- Given text -
===============

AltoGuitar.com - Downloads


----------



## Desecrated (Oct 11, 2007)

Kotex said:


> Hey Chris!



In ancient Greek they thought that only person who took it up his as was gay . The guy doing the "inserting" part was still considerate heterosexual.


----------



## Cool711 (Oct 11, 2007)

^Then the "Creeks" were gay.


----------



## Desecrated (Oct 11, 2007)

Sorry man, I'm sleeping today, I've been making typos all day.


----------



## evilscribbler (Oct 11, 2007)

Desecrated said:


> AltoGuitar.com - Downloads



awesome - thanks.


----------



## neoclassical (Oct 15, 2007)

Have you recieved the 10 string? If so how is it?

Adam


----------



## Desecrated (Oct 15, 2007)

Still waiting, but dammit it should be this week.

===============

- Prompt 1 -
In the forum thread, on what date did neoclassical post?
- Prompt 2 -
Retype a passage from the forum thread: begin at the words that have "## neoclassical (Oct" and stop after "be this week.".

===============

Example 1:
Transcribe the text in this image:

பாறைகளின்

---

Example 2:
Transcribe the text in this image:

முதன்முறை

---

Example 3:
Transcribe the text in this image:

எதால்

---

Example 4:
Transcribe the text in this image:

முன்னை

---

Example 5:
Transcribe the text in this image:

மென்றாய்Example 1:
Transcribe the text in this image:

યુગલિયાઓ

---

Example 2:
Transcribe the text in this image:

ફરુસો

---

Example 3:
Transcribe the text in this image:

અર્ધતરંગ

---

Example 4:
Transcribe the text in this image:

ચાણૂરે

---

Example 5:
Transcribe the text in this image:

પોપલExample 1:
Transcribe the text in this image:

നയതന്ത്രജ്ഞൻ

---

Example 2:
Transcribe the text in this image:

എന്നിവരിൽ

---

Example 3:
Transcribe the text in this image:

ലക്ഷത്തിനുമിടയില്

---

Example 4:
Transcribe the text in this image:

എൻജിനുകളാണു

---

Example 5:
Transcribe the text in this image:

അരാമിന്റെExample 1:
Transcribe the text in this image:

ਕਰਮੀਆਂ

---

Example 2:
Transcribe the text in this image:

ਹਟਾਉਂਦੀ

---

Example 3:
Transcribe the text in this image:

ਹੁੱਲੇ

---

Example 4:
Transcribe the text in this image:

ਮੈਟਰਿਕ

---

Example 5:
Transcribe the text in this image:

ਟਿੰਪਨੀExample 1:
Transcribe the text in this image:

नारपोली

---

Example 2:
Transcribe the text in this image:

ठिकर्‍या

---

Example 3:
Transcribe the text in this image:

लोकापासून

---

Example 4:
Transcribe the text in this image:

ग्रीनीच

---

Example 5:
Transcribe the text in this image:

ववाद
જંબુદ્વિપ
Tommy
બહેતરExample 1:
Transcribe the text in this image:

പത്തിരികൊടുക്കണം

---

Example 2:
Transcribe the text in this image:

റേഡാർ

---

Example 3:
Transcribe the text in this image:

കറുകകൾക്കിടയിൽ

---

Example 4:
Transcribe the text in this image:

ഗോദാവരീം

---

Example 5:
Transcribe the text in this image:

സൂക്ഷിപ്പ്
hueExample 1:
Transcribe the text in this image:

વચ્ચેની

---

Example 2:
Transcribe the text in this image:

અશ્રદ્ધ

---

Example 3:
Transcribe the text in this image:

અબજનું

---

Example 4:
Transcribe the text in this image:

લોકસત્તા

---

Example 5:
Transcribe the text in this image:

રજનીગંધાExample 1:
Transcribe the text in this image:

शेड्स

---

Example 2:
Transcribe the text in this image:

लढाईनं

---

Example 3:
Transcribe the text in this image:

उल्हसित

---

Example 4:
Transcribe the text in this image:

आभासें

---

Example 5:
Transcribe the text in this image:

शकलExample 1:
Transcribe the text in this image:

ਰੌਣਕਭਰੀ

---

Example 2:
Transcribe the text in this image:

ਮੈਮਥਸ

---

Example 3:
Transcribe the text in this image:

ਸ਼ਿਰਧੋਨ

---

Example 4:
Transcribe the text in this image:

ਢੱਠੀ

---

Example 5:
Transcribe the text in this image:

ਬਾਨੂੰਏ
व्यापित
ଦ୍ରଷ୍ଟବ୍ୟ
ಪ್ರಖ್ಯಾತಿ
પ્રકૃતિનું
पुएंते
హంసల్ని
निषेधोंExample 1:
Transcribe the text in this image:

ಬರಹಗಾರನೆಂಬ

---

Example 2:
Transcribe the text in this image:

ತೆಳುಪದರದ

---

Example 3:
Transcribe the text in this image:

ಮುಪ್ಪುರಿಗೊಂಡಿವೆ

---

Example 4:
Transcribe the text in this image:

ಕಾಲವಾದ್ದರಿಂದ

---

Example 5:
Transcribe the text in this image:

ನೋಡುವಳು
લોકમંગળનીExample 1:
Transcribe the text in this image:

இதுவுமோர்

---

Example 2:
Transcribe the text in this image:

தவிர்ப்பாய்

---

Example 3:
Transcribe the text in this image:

===============

- Solution 1 -
October 15, 2007

- Solution 2 -
## neoclassical (Oct 15, 2007)

Have you recieved the 10 string? If so how is it?

Adam


----------



## Desecrated (Oct 15, 2007)

Still waiting, but dammit it should be this week.